Mary Black: Stories from the Steeples
With a storyteller's instinct and that distinctive voice, Black offers a gathering of songs that explore change, reflection, celebration, love -- and murder. Indeed, there’s a murder ballad here, Marguerite and the Gambler. Black says she was drawn to it at first because the story begins in the same way as the traditional Irish song Anachie Gordon, with a woman drawn to a man her father becomes set against, but, Black points out that “It ends in quite a different way!” It holds a story that will keep you listening, and a melody that will stay with you, as well.
In the first of three collaborations with guests on the album, Black joins up with Imelda May for an intertwining of voices that well suits the vivid images of journeys and returns on Mountains to the Sea. A quieter journey is the subject of The Night Was Dark and Deep, set as a vignette of a moment on a night car trip which paints a picture of a childhood memory. Just as it is with such memories, in the song not everything is explained. Healing, hope, resignation, and facing change all play their parts in varied ways in the songs Faith in Fate and Steady Breathing. Black and Finbar Furey join up for the lovely relaxed celebration of Walking With My Love, while Black adds understated grief and grace to the anti war song All the Fine Young Men.

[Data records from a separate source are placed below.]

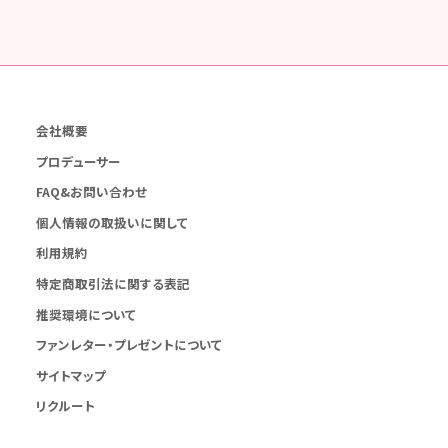
会社概要
プロデューサー
FAQ&お問い合わせ
個人情報の取扱いに関して
利用規約
特定商取引法に関する表記
推奨環境について
ファンレター・プレゼントについて
サイトマップ
リクルート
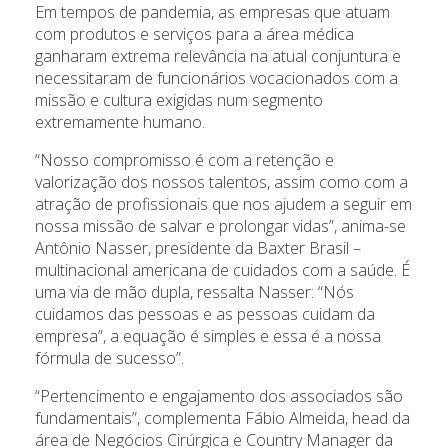
Em tempos de pandemia, as empresas que atuam
com produtos e serviços para a área médica
ganharam extrema relevância na atual conjuntura e
necessitaram de funcionários vocacionados com a
missão e cultura exigidas num segmento
extremamente humano.
“Nosso compromisso é com a retenção e
valorização dos nossos talentos, assim como com a
atração de profissionais que nos ajudem a seguir em
nossa missão de salvar e prolongar vidas”, anima-se
Antônio Nasser, presidente da Baxter Brasil –
multinacional americana de cuidados com a saúde. É
uma via de mão dupla, ressalta Nasser: “Nós
cuidamos das pessoas e as pessoas cuidam da
empresa”, a equação é simples e essa é a nossa
fórmula de sucesso”.
“Pertencimento e engajamento dos associados são
fundamentais”, complementa Fábio Almeida, head da
área de Negócios Cirúrgica e Country Manager da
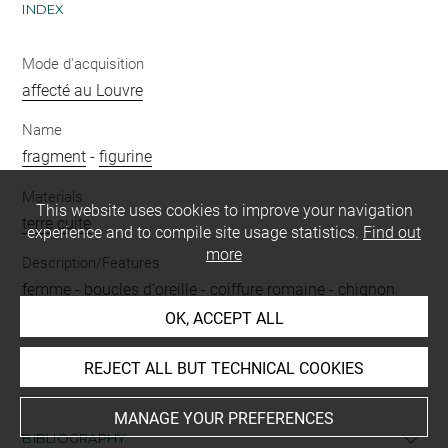
INDEX
Mode d'acquisition
affecté au Louvre
Name
fragment
-
figurine
Materials
This website uses cookies to improve your navigation
terre cuite
experience and to compile site usage statistics.
Find out
more
Description/Features
femme
-
boucles d'oreille
-
coiffure romaine
-
chignon
OK, ACCEPT ALL
Period
époque romaine
REJECT ALL BUT TECHNICAL COOKIES
MANAGE YOUR PREFERENCES
BIBLIOGRAPHY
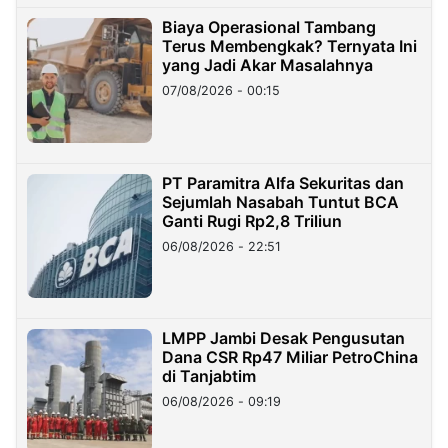
Biaya Operasional Tambang
Terus Membengkak? Ternyata Ini
yang Jadi Akar Masalahnya
07/08/2026 - 00:15
PT Paramitra Alfa Sekuritas dan
Sejumlah Nasabah Tuntut BCA
Ganti Rugi Rp2,8 Triliun
06/08/2026 - 22:51
LMPP Jambi Desak Pengusutan
Dana CSR Rp47 Miliar PetroChina
di Tanjabtim
06/08/2026 - 09:19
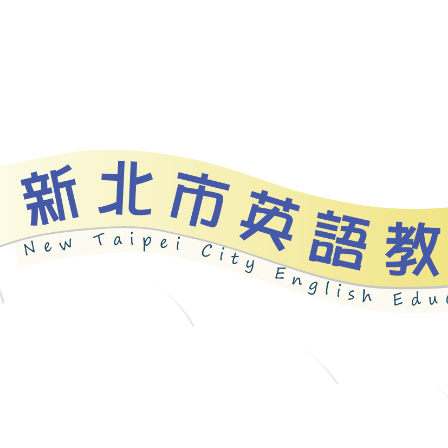
資源
新北自編教材
優良圖書
英語檢測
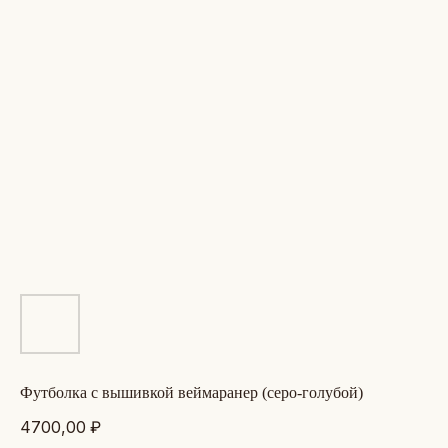
футболка с вышивкой веймаранер (серо-голубой)
4700,00
₽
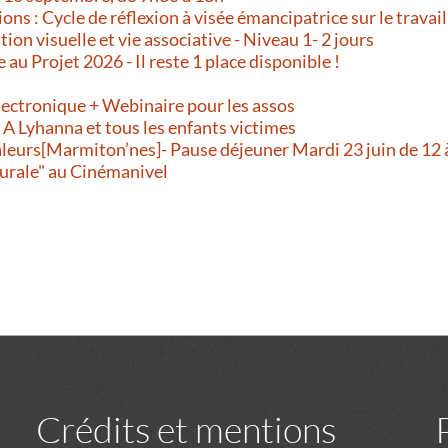
ns : Cycle de réflexion à visée émancipatrice sur le travail
on visuelle et vie associative - Niveau 1- 2 jours
e au Projet 2026 - Il reste 1 place disponible !
!
lectronique + Webinaire pour les assos
- A Lyhanna et tous les enfants victimes
aleurs[Marmiton’nes]- Pause déjeuner Mardi 23 juin de 12 
urale" au Cinémanivel
Crédits et mentions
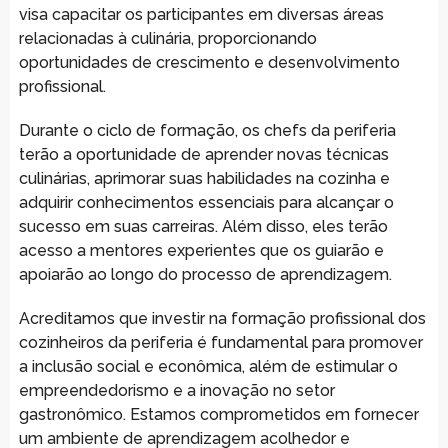
visa capacitar os participantes em diversas áreas
relacionadas à culinária, proporcionando
oportunidades de crescimento e desenvolvimento
profissional.
Durante o ciclo de formação, os chefs da periferia
terão a oportunidade de aprender novas técnicas
culinárias, aprimorar suas habilidades na cozinha e
adquirir conhecimentos essenciais para alcançar o
sucesso em suas carreiras. Além disso, eles terão
acesso a mentores experientes que os guiarão e
apoiarão ao longo do processo de aprendizagem.
Acreditamos que investir na formação profissional dos
cozinheiros da periferia é fundamental para promover
a inclusão social e econômica, além de estimular o
empreendedorismo e a inovação no setor
gastronômico. Estamos comprometidos em fornecer
um ambiente de aprendizagem acolhedor e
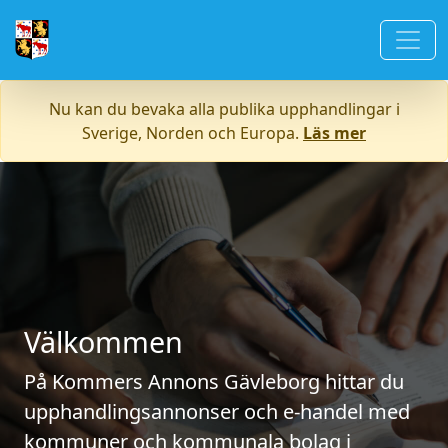
Nu kan du bevaka alla publika upphandlingar i
Sverige, Norden och Europa.
Läs mer
Välkommen
På Kommers Annons Gävleborg hittar du
upphandlingsannonser och e-handel med
kommuner och kommunala bolag i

Black’s children, Danny, Roisin, and Conor O’Reilly, are each involved in various tracks across the album. All three join in on a song which asks powerful questions (and which Danny wrote), The Night Is on Our Side. Lighthouse Light draws together ideas of journeys, change, and the continuance of love in a graceful song that is at once straightforward and complex, and makes a fine piece for Black and Janis Ian to share in the singing.
Songwriters new and time tested, emotions that last, stories well told and music that gets to the heart: those things, have been hallmarks of Mary Black's music across the years, and with Stories From the Steeples she takes the next right steps along that path. Come along for a listen.